Je me demandai si je n'avais pas imaginé cet inconnu, car je ne vis nulle empreinte de ses pas sur le sol. Je redescendis dans la rue et restai en bas de l'immeuble, scrutant depuis le trottoir les fenêtres du premier étage, dans un état de confusion totale. Les passants me frôlaient en riant, sans prêter attention à ma présence. Je tentai de trouver la silhouette de l'inconnu dans la foule. Je devinais qu'il était là, à quelques mètres seulement peut-être, en train de m'observer. Finalement, je traversai la rue et entrai dans un café étroit bondé. Je parvins à me frayer un chemin jusqu'au comptoir et fis signe au garçon.

— Ce sera quoi ?

J'avais la bouche sèche et sableuse.

— Une bière, improvisai-je.

— Pendant que le garçon me servait, je me penchai vers lui.

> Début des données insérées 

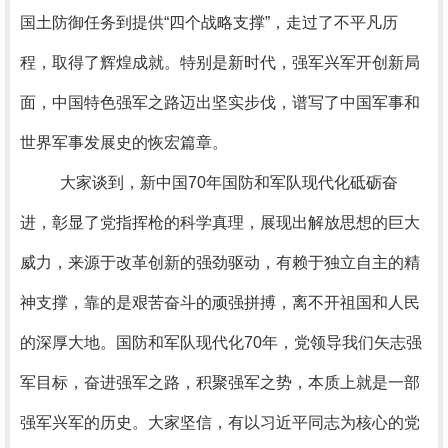
国土防御任务到提供“四个战略支撑”，走过了不平凡历
程，取得了辉煌成就。特别是新时代，强军兴军开创新局
面，中国特色强军之路迈出坚实步伐，谱写了中国军事和
世界军事发展史的恢宏篇章。
大家谈到，新中国70年国防和军队现代化砥砺奋
进，彰显了党指挥枪的科学真理，展现出解放思想的巨大
威力，来源于改革创新的强劲驱动，有赖于独立自主的精
神支撑，靠的是艰苦奋斗的顽强拼搏，离不开祖国和人民
的深厚大地。国防和军队现代化70年，党领导我们矢志强
军目标，奋进强军之路，积聚强军之势，本质上就是一部
强军兴军的历史。大家坚信，有以习近平同志为核心的党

— Savez-vous si l'établissement d'en face, l'Ensueño, a fermé ?

Le garçon posa le verre sur le zinc et m'examina comme s'il avait affaire à un demeuré.

— Il a fermé ça fait quinze ans.

— Vous êtes sûr ?

— Et comment ! Il n'a pas rouvert depuis l'incendie. Vous désirez autre chose ?

Je fis signe que non.

— Ça fera quatre centimes.

Je payai la consommation et m'en fus sans toucher à mon verre.

Le lendemain, j'arrivai à la rédaction du journal avant l'heure et me rendis directement aux archives du sous-sol. Avec l'aide de Matias, le responsable, et en me guidant sur ce que m'avait révélé le garçon du café, j'entrepris de consulter les couvertures de La Voz de la Industria parues quinze ans plus tôt. Il me fallut une quarantaine de minutes pour trouver l'histoire, tout juste une brève. L'incendie s'était produit à l'aube de la Fête-Dieu de 1903. Six personnes avaient péri dans les flammes : un client, quatre filles de la maison et une fillette employée là. La police et les pompiers avaient attribué cette tragédie à la chute d'un luminaire, mais le curé d'une paroisse proche n'hésitait pas à invoquer la justice divine et l'intervention du Saint-Esprit comme des facteurs déterminants.

De retour à la pension, je m'allongeai sur mon lit et tentai en vain de trouver le sommeil. Je tirai de ma poche la carte de visite de cet étrange bienfaiteur que j'avais découverte sous ma main en me réveillant sur le lit de Chloé et relus dans la pénombre les mots écrits au dos : « de grandes espérances ».